The voice system not only provides specific directions to wherever he's heading, it's also laden with information about his surroundings.
“The real challenge is blind people have never had detailed location information,” said Mike May, one of three founders of Sendero Group, the Northern California company developing GPS technology for the blind.
“Right now, with a sighted person who's really good at describing things, you might learn 1 percent of the information” about what is around you, said Mr. May. “If you have an electronic device, you can have as much or as little information as you want.”
While GPS has important applications in agriculture and geology, much of its appeal is for recreational use in boating and even automobile map-navigation systems.
“For a blind person, getting around is much more than a recreational item. It makes the difference between sitting around at home doing nothing and maybe getting a job,” Mr. May said.
“The main thing is it has to be verbose enough for a blind person to use it,” said Mr. May. In this instance, verbose means information-dense.
“Sighted people would probably go nuts with something that talked that much,” he said.
Sendero Group piggybacks its software on the latest hardware created for the sighted market.

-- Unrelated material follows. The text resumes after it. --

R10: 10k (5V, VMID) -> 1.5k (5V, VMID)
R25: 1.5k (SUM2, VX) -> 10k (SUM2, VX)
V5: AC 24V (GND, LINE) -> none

Right now, that means units may be too large for some elderly people. The GPS-map system requires a small computer, such as a sub-notebook, hauled in a backpack.

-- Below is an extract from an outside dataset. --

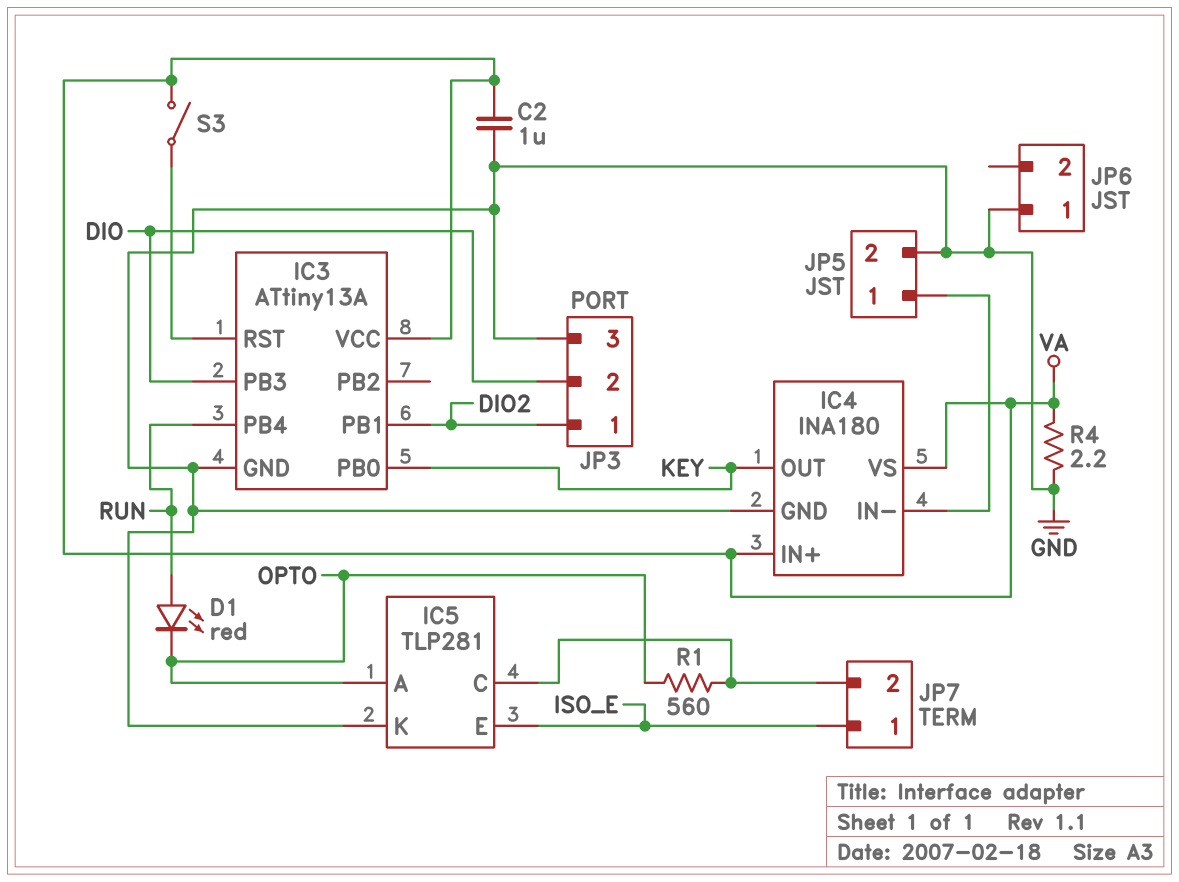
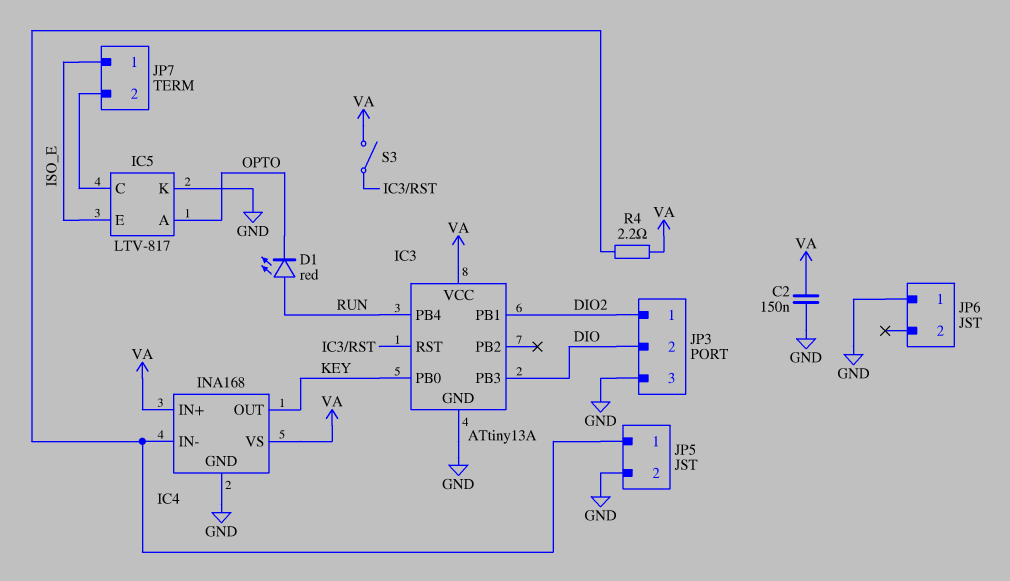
C2: 1uF (GND, VA) -> 150nF (GND, VA)
IC4: INA180 -> INA168
IC5: TLP281 -> LTV-817
R1: 560 (IC5/C, OPTO) -> none
R4: 2.2 (GND, VA) -> 2.2 (IC4/IN-, VA)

But Mr. May says future users will have all the information they need via a cell-phone-size device. Instead of installing compact disks with map information, data would be relayed via airwaves anywhere in the world.
Because the market for adaptive technology is relatively small, price is an object for many of the latest developments. Voice programs for computers can cost between $700 and $1,000. The GPS-Talk system is $899, plus the cost of a portable computer.
Probably the biggest problem with adaptive technology isn't in the technology, or the cost, or the blind person's ability to learn it. The biggest barrier continues to be the sighted world.
Employers either don't know about the jobs blind people can fill with the advent of adaptive technology, or they remain reluctant to hire people with severe vision problems.
“The technology is there, but it's not like it's opened the job market for blind people,” Mr. Scovell said. “It's opened some fields, but not like you would think. Any bind person could go and get a $5 an hour job. But I really thought the talking computer would open things up.
“It didn't do what a lot of us thought it was going to do.”